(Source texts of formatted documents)
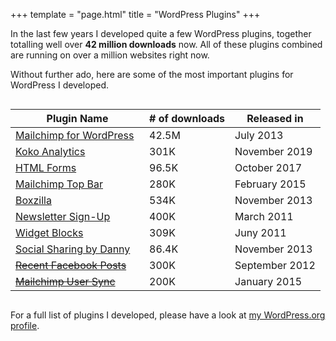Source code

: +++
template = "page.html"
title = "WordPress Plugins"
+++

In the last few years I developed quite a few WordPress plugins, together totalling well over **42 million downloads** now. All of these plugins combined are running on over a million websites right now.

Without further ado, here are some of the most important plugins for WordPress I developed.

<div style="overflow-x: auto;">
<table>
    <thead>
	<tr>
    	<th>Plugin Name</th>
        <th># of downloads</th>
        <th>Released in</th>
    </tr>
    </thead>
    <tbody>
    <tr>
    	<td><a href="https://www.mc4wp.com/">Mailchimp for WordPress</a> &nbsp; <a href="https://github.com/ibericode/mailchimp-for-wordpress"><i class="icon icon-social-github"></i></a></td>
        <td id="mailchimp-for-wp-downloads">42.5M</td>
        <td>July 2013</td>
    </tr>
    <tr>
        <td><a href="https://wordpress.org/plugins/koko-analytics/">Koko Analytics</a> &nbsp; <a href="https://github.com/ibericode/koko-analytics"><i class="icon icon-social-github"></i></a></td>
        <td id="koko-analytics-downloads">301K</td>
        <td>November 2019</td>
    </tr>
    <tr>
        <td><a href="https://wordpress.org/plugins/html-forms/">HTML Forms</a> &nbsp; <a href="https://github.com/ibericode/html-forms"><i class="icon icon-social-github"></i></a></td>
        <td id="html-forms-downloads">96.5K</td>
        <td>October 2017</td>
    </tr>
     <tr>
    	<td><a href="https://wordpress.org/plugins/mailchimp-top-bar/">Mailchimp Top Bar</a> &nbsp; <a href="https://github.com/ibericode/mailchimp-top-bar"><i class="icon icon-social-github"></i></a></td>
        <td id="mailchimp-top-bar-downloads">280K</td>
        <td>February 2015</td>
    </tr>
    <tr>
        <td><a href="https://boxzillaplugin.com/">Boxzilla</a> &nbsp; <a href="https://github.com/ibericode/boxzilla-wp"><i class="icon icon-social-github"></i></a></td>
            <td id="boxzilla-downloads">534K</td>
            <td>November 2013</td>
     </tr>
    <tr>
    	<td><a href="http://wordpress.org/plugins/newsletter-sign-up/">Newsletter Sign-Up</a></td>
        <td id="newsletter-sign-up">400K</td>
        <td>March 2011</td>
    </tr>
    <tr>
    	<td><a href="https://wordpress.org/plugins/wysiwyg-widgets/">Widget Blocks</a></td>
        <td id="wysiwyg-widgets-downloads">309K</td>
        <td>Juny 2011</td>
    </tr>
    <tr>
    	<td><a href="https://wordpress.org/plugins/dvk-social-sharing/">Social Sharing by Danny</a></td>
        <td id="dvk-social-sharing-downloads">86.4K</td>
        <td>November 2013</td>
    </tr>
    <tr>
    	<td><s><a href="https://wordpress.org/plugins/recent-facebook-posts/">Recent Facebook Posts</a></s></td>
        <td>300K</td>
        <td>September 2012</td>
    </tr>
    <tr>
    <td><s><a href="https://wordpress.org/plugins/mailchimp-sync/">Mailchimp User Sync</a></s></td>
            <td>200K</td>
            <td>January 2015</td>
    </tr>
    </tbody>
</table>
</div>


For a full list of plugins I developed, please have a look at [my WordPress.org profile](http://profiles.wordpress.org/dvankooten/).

==

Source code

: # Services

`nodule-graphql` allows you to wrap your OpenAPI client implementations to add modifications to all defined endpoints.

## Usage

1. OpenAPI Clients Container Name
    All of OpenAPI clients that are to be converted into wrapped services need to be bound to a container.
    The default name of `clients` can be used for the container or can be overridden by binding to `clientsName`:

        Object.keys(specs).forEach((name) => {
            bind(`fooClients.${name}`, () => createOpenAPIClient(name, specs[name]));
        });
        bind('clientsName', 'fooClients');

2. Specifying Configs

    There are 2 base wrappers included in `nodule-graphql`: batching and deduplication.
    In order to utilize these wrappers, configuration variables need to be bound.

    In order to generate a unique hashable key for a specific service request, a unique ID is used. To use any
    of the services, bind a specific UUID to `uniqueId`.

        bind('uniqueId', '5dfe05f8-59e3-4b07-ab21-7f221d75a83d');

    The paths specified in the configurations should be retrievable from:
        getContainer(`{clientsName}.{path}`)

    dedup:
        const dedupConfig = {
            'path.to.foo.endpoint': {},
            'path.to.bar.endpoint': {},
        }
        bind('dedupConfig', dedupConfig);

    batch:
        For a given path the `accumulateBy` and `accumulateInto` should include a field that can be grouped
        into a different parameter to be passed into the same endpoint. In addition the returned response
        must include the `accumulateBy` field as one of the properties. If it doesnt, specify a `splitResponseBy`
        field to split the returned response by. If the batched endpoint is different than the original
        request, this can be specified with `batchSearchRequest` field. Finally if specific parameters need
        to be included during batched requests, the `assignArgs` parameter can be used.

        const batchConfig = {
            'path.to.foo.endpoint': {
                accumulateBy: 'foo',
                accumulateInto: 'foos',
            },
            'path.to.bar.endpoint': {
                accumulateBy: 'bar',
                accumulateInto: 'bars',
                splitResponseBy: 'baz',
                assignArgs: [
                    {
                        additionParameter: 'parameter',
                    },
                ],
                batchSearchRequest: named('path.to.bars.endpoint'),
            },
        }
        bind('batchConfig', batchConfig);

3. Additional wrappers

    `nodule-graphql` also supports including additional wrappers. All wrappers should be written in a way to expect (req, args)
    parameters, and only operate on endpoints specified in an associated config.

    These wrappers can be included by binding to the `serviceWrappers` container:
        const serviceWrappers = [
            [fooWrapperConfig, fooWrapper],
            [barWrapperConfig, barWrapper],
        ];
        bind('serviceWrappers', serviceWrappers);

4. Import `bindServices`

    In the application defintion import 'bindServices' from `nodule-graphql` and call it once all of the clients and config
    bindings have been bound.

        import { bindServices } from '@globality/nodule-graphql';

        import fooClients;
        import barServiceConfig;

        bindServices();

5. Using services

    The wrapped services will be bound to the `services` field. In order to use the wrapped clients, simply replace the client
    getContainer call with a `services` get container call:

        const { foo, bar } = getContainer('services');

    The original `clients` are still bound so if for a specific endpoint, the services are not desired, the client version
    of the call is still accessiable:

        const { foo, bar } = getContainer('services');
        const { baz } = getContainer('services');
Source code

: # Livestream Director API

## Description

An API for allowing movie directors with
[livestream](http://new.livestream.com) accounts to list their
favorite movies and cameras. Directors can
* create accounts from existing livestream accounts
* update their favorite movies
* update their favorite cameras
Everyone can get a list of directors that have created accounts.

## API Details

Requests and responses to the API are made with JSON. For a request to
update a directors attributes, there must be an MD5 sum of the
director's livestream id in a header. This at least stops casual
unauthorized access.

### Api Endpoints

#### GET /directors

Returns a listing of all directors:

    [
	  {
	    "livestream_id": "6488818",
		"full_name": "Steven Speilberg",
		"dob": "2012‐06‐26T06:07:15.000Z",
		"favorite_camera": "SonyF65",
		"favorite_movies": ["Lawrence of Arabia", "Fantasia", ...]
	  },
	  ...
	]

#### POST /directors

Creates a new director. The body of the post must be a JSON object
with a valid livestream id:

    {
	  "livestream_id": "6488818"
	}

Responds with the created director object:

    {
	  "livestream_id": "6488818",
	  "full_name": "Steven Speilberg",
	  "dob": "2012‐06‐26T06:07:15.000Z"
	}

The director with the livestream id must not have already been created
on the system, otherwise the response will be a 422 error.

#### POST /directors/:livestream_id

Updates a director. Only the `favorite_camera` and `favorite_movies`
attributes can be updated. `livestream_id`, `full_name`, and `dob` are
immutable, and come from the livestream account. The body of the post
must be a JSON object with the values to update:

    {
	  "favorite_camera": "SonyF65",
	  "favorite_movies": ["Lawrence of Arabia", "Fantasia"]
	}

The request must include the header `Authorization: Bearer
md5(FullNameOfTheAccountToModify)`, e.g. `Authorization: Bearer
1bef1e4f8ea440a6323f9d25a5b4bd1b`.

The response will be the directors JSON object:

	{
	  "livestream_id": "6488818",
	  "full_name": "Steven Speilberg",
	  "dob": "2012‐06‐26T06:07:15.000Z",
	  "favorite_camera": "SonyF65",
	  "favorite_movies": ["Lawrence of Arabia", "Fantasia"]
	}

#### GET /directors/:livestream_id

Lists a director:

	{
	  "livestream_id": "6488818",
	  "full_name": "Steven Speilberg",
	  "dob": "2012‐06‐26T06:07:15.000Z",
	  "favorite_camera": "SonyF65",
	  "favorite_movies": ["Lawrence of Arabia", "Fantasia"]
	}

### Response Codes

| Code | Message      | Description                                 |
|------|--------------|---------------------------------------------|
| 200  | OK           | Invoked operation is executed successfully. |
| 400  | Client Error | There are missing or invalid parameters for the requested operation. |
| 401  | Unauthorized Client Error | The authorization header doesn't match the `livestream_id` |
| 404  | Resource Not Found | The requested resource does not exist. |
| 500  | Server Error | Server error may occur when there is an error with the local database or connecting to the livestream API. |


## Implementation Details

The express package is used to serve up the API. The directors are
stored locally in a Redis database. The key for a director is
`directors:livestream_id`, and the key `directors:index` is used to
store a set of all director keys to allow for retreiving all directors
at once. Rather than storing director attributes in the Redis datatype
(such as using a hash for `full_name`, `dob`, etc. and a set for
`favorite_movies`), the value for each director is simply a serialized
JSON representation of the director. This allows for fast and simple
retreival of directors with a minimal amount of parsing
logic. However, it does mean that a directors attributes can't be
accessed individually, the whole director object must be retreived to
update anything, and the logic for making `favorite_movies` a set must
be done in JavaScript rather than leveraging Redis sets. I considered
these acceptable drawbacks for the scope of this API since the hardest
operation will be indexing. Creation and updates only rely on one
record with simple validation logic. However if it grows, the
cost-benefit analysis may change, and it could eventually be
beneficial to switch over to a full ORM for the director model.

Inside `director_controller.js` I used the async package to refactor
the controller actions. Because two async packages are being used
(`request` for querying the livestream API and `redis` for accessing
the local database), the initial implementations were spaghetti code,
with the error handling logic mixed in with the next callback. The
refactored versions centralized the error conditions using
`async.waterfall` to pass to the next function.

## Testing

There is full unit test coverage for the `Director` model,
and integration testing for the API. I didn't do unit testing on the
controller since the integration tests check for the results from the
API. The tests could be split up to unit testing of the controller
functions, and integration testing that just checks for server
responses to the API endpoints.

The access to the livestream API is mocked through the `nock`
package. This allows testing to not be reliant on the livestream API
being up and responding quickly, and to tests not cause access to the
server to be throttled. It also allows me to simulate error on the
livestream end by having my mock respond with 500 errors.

...

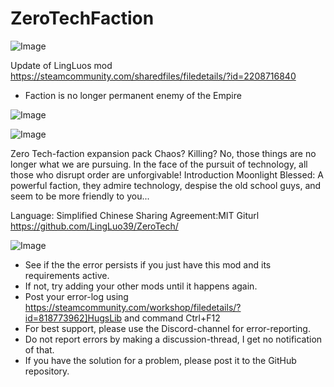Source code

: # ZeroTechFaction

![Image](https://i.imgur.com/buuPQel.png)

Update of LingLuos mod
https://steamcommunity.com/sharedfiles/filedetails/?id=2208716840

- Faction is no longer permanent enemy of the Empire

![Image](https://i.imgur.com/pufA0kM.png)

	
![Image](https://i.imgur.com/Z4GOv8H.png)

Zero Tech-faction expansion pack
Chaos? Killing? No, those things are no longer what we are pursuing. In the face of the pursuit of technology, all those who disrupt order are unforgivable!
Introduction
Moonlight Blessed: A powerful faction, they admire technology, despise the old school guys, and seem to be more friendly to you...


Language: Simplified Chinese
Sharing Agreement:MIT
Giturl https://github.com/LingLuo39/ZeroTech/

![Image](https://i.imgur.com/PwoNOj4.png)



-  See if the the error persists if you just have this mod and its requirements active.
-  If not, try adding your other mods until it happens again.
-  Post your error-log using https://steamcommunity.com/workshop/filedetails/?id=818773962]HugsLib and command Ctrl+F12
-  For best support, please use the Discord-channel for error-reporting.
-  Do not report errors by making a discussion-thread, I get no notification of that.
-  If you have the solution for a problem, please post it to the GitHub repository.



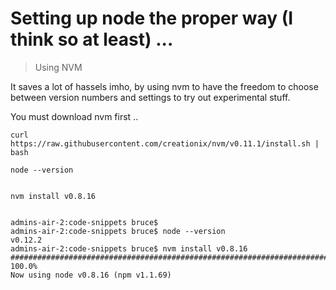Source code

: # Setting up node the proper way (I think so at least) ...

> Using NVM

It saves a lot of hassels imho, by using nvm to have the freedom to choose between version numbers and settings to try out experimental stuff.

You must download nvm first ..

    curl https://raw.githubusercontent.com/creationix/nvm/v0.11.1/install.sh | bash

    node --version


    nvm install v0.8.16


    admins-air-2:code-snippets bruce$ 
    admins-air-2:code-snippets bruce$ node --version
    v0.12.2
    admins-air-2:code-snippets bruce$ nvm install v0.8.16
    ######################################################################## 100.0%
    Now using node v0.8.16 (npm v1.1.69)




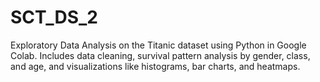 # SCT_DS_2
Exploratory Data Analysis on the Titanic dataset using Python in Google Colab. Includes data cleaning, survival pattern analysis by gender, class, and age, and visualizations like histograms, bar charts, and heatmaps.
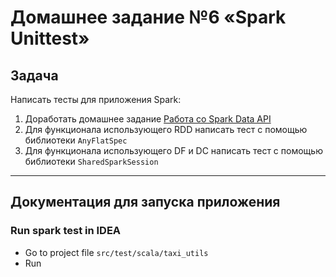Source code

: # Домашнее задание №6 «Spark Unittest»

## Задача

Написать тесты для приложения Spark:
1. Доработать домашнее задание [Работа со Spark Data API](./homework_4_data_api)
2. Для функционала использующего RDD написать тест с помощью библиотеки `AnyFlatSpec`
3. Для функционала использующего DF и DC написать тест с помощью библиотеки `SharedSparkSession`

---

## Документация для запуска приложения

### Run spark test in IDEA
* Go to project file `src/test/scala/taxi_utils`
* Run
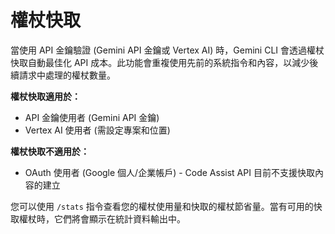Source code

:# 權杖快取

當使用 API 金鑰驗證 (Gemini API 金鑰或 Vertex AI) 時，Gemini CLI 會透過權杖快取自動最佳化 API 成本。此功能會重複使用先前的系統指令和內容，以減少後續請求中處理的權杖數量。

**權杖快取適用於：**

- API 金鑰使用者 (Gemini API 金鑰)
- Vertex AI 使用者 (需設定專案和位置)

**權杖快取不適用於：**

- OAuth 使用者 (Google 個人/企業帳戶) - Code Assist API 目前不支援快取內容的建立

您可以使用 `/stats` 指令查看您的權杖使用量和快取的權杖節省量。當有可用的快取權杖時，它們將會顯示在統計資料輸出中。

What to work on ->
Copy each line from the data above that includes "html".

Your solution ->
template = "page.html"
        <td><a href="https://wordpress.org/plugins/html-forms/">HTML Forms</a> &nbsp; <a href="https://github.com/ibericode/html-forms"><i class="icon icon-social-github"></i></a></td>
        <td id="html-forms-downloads">96.5K</td>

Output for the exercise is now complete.